Antoine Thery et Gérard Bos ont l’intention de travailler avec les Établissements et services d’aide par le travail (Esat) de Villepreux et de Plaisir. Ce dernier, spécialisé en menuiserie, pourrait ainsi les aider à fabriquer les ruches. À cela, s’ajoute entre autres le conservatoire de l’abeille noire du Loiret, qui « est en mesure de fournir des essaims », assure Antoine Thery.

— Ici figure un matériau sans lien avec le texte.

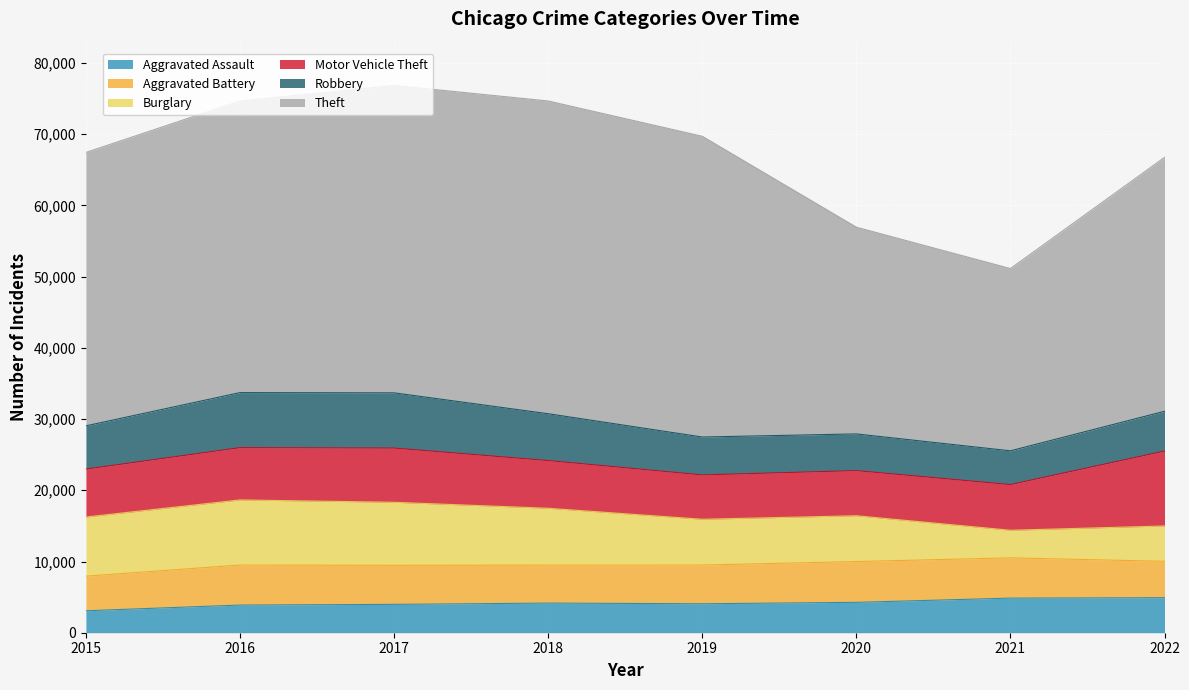

What is the difference between the maximum and minimum values in the Robbery series?

3015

Les financements, eux, seraient apportés via des parrainages. « Les parrains feraient des dons, et en contrepartie, ils auraient leur nom inscrit sur la ruche, des informations mensuelles sur la ruche, la possibilité de visiter la ruche qu’ils auraient parrainé, et de participer à la collecte du miel s’il y avait du miel en surplus (en plus de celui dont auraient besoin les abeilles, Ndlr) », développe Antoine Thery.

Car ce projet est onéreux : comptez « 330 euros » pour une ruche, auquel s’ajoute « le kit à 45 euros », comprenant notamment un isolant et un nourrisseur, « et l’essaim à 190 euros », fait savoir Gérard Bos. Un bouclage de financement était espéré avant la fin de l’année, pour des premières implantations en mars-avril 2020.